図-1 技術支援に派遣されたJR各社から技術者の数
新幹線の復旧設計は、JR北海道の吉野さんに多く担当してもらいました。在来線部分はJR東日本の構造技術センター(当時は構造技術PT)のメンバーが中心に支援しました。JR東日本からは構造技術センターの八巻さんを中心に行ってもらいました。八巻さんはJR西日本コンサルタンツの北後さんとは国鉄内の大学の同期です。
また、ほかの副団長をお願いした人も、構設で一緒に勤務したこともあるメンバーと、JR東日本の構造技術PT のメンバーです。いずれも私が一緒に仕事をしたことがある人から選びました。一緒に仕事をした経験がないと、実際に任せられる人かどうかを判断するのは難しいからです。
この復旧時に、被害状況をJR東日本の幹部何人かに現地を案内しました。当時のJR東日本の社長の松田さんも案内しました。実は構造技術センターの組織を作るようにJR東日本の社内の関係者での意見がまとまった時に、新組織なので社長決裁となるのですが、どうしても社長が認めてくれませんでした。それまでに何度も、私もこのような技術の組織を作る必要性を直接社長に話していました。
そのたびに、社長が若い時に、駅舎を安くしようとしたときに構設に相談したら、そんな建築基準法違反のものはだめです、と言われたことがあり、ルールを守るだけで、知恵をださない組織はつくらないと言われていました。当時の副社長の細谷さんが、それなら社長決裁ではない臨時のプロジェクトチームとして発足したらと、土木の関係者に助言があり発足できたのでした。この地震の被害状況を社長に案内する時、再度、この応援に来ているような技術者のチームが必要ですと話しました。その結果かどうか知りませんが、その後、正式な組織となりました。
JR西日本の関係者は皆、昼夜ない状況で復旧に頑張っていました。災害地域での勤務は、JR西日本の関係者は当事者なので劣悪な環境でも緊張感が維持できるのでしょうが、他社からの支援者は被災地の環境では長くの生活は大変なので、1週間程度で入れ替わるようにしました。また、当初は支援者もJR西日本の本社での勤務でしたが、JR西日本の社員は昼夜のないような勤務状況で頑張っているので、その環境の中で一緒では大変なので、勤務場所も大阪駅から隣の新大阪駅のJR西日本コンサルタンツの場所に移してもらいました。

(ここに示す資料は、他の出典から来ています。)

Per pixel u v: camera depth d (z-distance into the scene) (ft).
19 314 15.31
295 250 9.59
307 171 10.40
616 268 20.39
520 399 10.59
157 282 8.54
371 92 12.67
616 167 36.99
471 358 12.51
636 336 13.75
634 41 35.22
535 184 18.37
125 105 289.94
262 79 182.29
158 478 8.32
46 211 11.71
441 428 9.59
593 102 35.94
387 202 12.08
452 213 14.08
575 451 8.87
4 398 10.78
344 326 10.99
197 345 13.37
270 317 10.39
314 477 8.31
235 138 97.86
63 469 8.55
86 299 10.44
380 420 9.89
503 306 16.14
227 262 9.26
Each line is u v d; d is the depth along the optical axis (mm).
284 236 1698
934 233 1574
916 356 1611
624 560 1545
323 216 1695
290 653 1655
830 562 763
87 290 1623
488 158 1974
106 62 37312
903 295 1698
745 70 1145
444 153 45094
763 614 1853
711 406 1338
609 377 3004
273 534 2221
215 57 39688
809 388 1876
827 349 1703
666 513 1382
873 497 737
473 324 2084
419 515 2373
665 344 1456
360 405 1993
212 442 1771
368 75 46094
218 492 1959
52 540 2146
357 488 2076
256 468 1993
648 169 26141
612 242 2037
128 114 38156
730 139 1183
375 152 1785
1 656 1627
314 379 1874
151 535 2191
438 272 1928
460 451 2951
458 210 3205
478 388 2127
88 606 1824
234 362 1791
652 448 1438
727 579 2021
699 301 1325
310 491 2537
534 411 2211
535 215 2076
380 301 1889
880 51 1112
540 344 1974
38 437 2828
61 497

夜までの打ち合わせで、遅くなると時間制限で風呂に入ることもできないなどの住居環境などもあったようで、支援に行った人の生活環境を改善するなど、人を送った組織で気配りをしないと、現地に支援に行った人の負担が大きくなりすぎることになります。宿の手配も大変で、転々と宿を移りながらの技術支援ということもあったようです。送った側の組織で可能な範囲で支援するのですが、お金の面倒は見ても、宿探しなどは当事者で行わなくてはならないことも多かったようです。
2. 建設会社との工程調整で、土木工事は約1カ月で
新幹線は在来線よりも被害が少なかったことと、JR西日本のM次長が頑張っているので復旧は順調にいくだろうと思っていました。
在来線は被害も大きく、こちらのほうが大変だろうと思われました。また在来線のこの区間の不通は貨物会社にとっても大変なようで、直接貨物会社の幹部から早く復旧してほしいなどの依頼の電話がありました。

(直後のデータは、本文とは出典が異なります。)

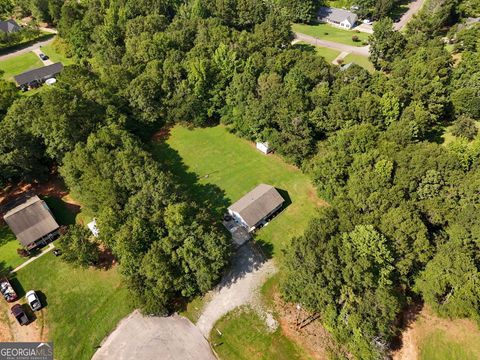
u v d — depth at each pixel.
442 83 90.25
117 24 117.75
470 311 49.62
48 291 59.28
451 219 56.69
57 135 71.19
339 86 87.38
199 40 109.38
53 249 64.62
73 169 67.06
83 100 80.00
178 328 55.78
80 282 60.78
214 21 117.56
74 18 126.62
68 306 57.62
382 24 111.94
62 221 69.94
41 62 124.62
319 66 91.75
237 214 69.38
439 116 87.69
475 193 56.50
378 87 84.75
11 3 157.88
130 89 88.25
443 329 54.16
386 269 50.91
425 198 60.28
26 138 71.19
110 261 63.88
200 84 90.00
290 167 84.12
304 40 141.88
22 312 54.81
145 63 101.56
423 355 51.75
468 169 63.50
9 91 89.69
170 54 100.19
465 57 95.44
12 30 134.88
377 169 63.03
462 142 66.12
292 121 78.88
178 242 56.84
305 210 73.88
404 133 71.81
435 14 126.94
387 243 53.59
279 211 73.88
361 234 51.78
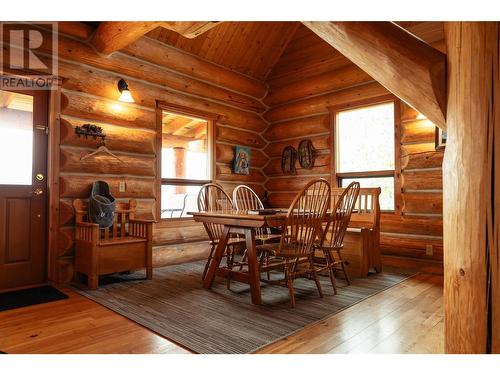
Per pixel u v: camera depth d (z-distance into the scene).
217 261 3.40
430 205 4.38
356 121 5.28
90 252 3.45
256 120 6.17
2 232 3.42
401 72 1.32
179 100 4.97
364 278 3.92
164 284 3.63
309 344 2.14
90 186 3.93
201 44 5.20
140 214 4.41
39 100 3.69
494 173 1.08
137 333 2.32
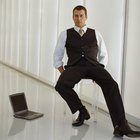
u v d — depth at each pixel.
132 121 3.79
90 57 3.60
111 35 4.14
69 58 3.66
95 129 3.59
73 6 5.22
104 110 4.43
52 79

1月末に、在来線について各施工会社の現場の主任技術者などと工程の打ち合わせをしました(図-2)。
図-2 各社との工程の打ち合わせの日
特に在来線は複々線で、約2kmにわたって高架橋が壊滅的に壊れていました。復旧方法は新幹線高架橋と同様です。目標は、土木の主要工事を2月中に終えて、3月には、軌道工事と電気工事ができる状況にする方針で打ち合わせました。JR西日本のN次長と一緒に私もすべての打ち合わせに参加しました。1カ月後に軌道工事を始められる状況にするように土木工事を行うということで各社と打ち合わせました。
各社からの最初の工程ははるかに長いものでしたが、具体的な工事の方法と工期を聞き、それに対して代替方法を提案して修正してもらいました。建設会社は元の高架橋の設計がわかっていないため、ジャッキの受け台をコンクリートで造らなくてはいけないと考え、コンクリートの養生の工期をいれます。敷き鉄板でよいとの指示や、ジャッキをかける位置を柱の近くにするためには、高架下の物の撤去に時間がかかるとのことに対しては、柱のそばでなくてもよいとの指示をすることで、工期を縮め、何度かの打ち合わせで目標の工期内で可能な計画にしてもらいました。
一番大変な箇所が六甲道駅でした。ここはNHKのプロジェクトXでも紹介されていますが、2層の高架橋が2層とも壊れてしまい、同時に上下2層をジャッキアップしてもらう計画としました。また高架下には多くの店が入っており、これを最初に撤去するのにも時間がかかることから、いろいろと相互に知恵を出し合いました。ここの現場の復旧工程の会議が最も多く行われました。
既設構造物を使って直すのは新たに造るものが少ないので、資機材が少なく済み、有利なのですが、工期を縮めるには、施工技術だけでなく既設構造物の設計を熟知していないと、短い工程での復旧計画はできません。設計と施工の知識のある人の共同作業がどうしても必要です。土木工事の最初の各社からの半年近くの工期を、工夫して、ほぼ1カ月後には、軌道、電気の工事が並行作業でできるようにし、すべての工事も2カ月以内に終わるまで縮まりました。